Which emissions should be measured? What freight should be included in the emissions calculations?
Would freight volume matter in the case of trains and road modes?
Any shipments between sub suppliers in the case of parts or half finished goods that need re-location?
Packaging deliveries in the case of the cargo needs to be covered, containerized or without cover/packaging requirements?
e.g. currently the car industry is moving towards transporting covered vehicles to ensure the vehicles do not encounter any damage especially with rising rates of vandalism on train routs.
Repositioning from one plant to the other? Transhipment? Intramodel? Or any externalities that would affect the transportation and invoke a strategic change?
All these factors must be accounted for when a firm uses the decision model.
- Step one: the company looks at the markets it’s trading with and the request or certification of environmental standards. Once the requirements are made clear.

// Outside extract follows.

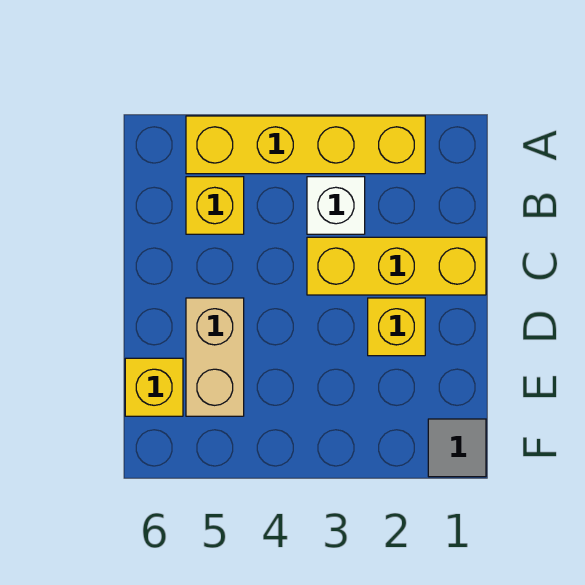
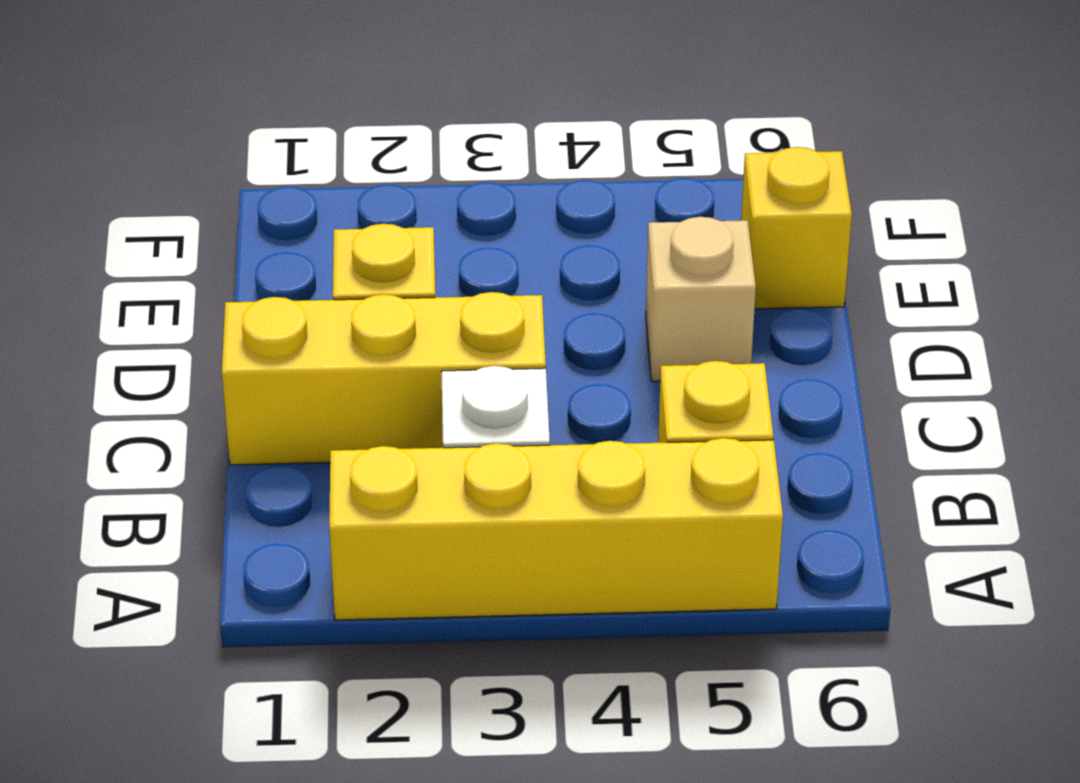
tan brick D5:E5 level 1 -> tan brick D5 level 1
grey tile F1 level 1 -> none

- Step two: will look at what vehicles are in line as high priority, VIP or normal priority. This stage helps the company asses which batch to put through fast distribution routs, for example, VIP vehicles will go via air freight, high priority will go through sea shipments and/trains, while vehicles that have less priority can be considered to go through slow steaming sea shipments and/or trains.
- Step three: asks the automotive company to see the amount of CO2 allowance each market gives, if any and the amount of CO2 they can afford to give for each distribution strategy. In the case where the CO2 allowance is low then slow steaming could be an option along with electric trains if the distribution is to dealer/customer. Or in the case where the automotive company has enough CO2 allowance then it can use normal shipments and tracks for tricky routs or trains if possible.
- Step four: is a cost benefit analysis to identify what distribution strategy they can afford for each market. Once that is identified the automotive company can then designate the budget, allocate
responsibility and plan the timeline scheduling/lead time.